L'envers du catalogue

Peu d'industries ont laissé un tel souvenir. Il faut dire que Manufrance avait son catalogue débordant de promesses...

La Manufacture des armes et des cycles de Saint-Étienne, devenue Manufrance en 1947, trouve dans cette vaste exposition l'ampleur qui convient pour évoquer presque cent ans d'histoire industrielle. Le parcours chronologique se révèle être une véritable ballade dans le Tarif-Album le catalogue qui a fait toute la renommée et la réussite de Manufrance. Vélos, fusils, machines à coudre, horloges, tout est là, réuni dans une mise en scène innovante restituant la saveur des récits pittoresques qui accompagnaient les articles.

Mais l'exposition est aussi une plongée dans cette entreprise démesurée, dirigée par le grand entrepreneur Étienne Mimard. Associé à Pierre Blachon, le jeune armurier fonde la Manufacture française d'armes en même temps que le mensuel Le Chasseur français en 1885. La Manufacture adopte très vite des techniques industrielles et commerciales venues des États-Unis : le Tarif-Album, tiré à 300 000 exemplaires dès 1887, inaugure un nouveau système de vente basé uniquement sur la correspondance. Les deux premiers articles sont le fusil Idéal dépourvu de chien et la bicyclette Superbe, possédant un cadre courbé - et non en triangle comme les bicyclettes anglaises de l'époque. Le début du XXe siècle ouvre les années de gloire de la Manufacture devenue Manufacture française d'armes et cycles en 1902. L'« usine modèle » inaugurée en 1896 accueille alors 3 000 ouvriers, et si le discours social de Mimard se veut précurseur, c'est un « ordre quasi militaire » qui règne, comme le laissent imaginer les vestiaires reconstitués de l'usine.

La stratégie commerciale se précise encore dans les années 1910-1920 : fidélisation de la clientèle avec pour objectif de « faire du client un ami, un connaisseur, un défenseur » ; système de promotion avec « la bonne affaire du mois » ou de garantie, avec l'importation du principe « satisfait ou remboursé » dès 1909. En parallèle, les innovations se poursuivent et assurent le développement de l'usine. La bicyclette Hirondelle dotée de vitesses et le fusil Simplex à un coup - pour femmes et enfants - sont produits en série, ce qui permet de baisser les coûts, mais la diversification devient le prochain objectif de Mimard qui se lance dans la production de machines à écrire, d'horloges, de meubles...
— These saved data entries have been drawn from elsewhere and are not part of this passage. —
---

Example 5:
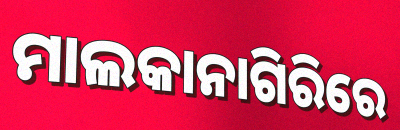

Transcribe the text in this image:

ମାଲକାନାଗିରିରେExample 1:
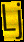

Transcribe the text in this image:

Lj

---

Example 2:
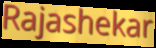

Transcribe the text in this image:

Rajashekar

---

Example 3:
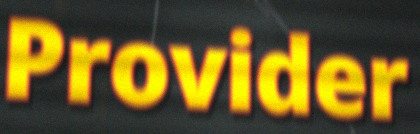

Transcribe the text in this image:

Provider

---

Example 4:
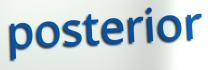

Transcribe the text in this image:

posterior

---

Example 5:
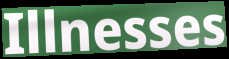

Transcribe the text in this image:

Illnesses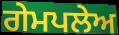
ਗੇਮਪਲੇਅ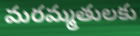
మరమ్మతులకు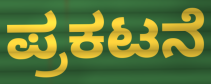
ಪ್ರಕಟನೆ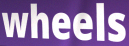
wheels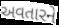
અવતારનેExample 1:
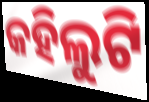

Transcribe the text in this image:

କହିଲୁଟି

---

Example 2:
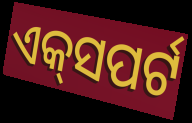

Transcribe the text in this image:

ଏକ୍‌ସପର୍ଟ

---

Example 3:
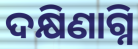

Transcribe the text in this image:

ଦକ୍ଷିଣାଗ୍ନି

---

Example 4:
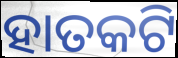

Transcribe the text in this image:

ହାତକଟି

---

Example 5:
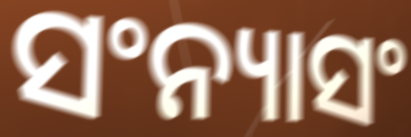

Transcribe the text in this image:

ସଂନ୍ୟାସଂ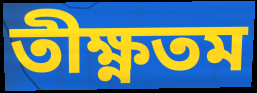
তীক্ষ্ণতমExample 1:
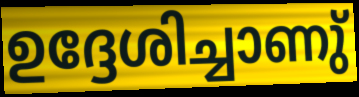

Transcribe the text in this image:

ഉദ്ദേശിച്ചാണു്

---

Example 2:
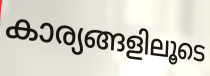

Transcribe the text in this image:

കാര്യങ്ങളിലൂടെ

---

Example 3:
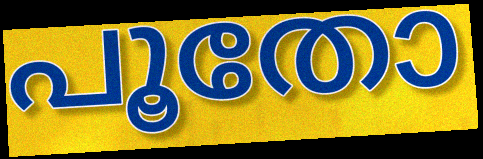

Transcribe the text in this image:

പൂതോ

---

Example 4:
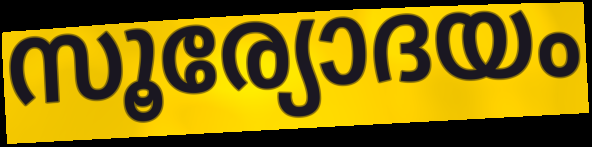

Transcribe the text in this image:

സൂര്യോദയം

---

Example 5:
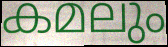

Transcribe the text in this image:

കമലുംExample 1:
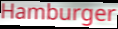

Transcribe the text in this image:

Hamburger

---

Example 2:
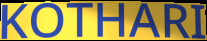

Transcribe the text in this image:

KOTHARI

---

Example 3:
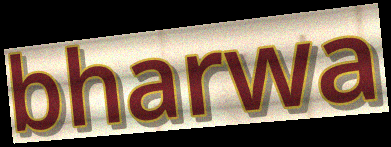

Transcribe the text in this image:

La crise de 1929, la guerre et la mort d'Étienne Mimard en 1944 vont fragiliser l'entreprise qui peine à se moderniser face aux grandes surfaces et qui doit répondre aux nouvelles exigences de ses actionnaires. Pendant les Trente Glorieuses, c'est sur ses acquis que Manufrance peut écouler son mobilier aux couleurs « pop » et l'électroménager qui a fait son entrée dans la vie des Français. Mais les déficits augmentent, le consensus social se fissure et les ouvriers se mobilisent de plus en plus dans les années 1960.
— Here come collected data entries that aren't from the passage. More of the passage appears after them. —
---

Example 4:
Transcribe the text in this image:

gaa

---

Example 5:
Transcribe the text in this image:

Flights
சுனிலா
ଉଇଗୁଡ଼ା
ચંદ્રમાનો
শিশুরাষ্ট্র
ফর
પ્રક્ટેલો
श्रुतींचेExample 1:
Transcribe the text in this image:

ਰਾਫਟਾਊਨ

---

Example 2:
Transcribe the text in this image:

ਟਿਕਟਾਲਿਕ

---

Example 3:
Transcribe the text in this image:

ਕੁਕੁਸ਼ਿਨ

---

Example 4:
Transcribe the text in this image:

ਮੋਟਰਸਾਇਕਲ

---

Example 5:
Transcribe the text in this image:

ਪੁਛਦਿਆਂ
De 1973 à 1981, date de la mise en faillite, les PDG se succèdent sans parvenir à trouver la solution ; les mobilisations à Saint-Étienne ou à Paris n'y changeront rien, et la nostalgie prend peu à peu le relais. L'expérience de coopérative ouvrière, certes éphémère 1981-1985, peine à trouver sa place parmi les maillots sponsorisés de l'ASSE ou le vélo de Poulidor. Le collector et le vintage sont probablement moins douloureux que ce long chant du cygne.

« C'était Manufrance, un siècle d'innovations. 1885-1985 », musée d'Art et d'Industrie de Saint-Étienne, jusqu'au 27 février 2012.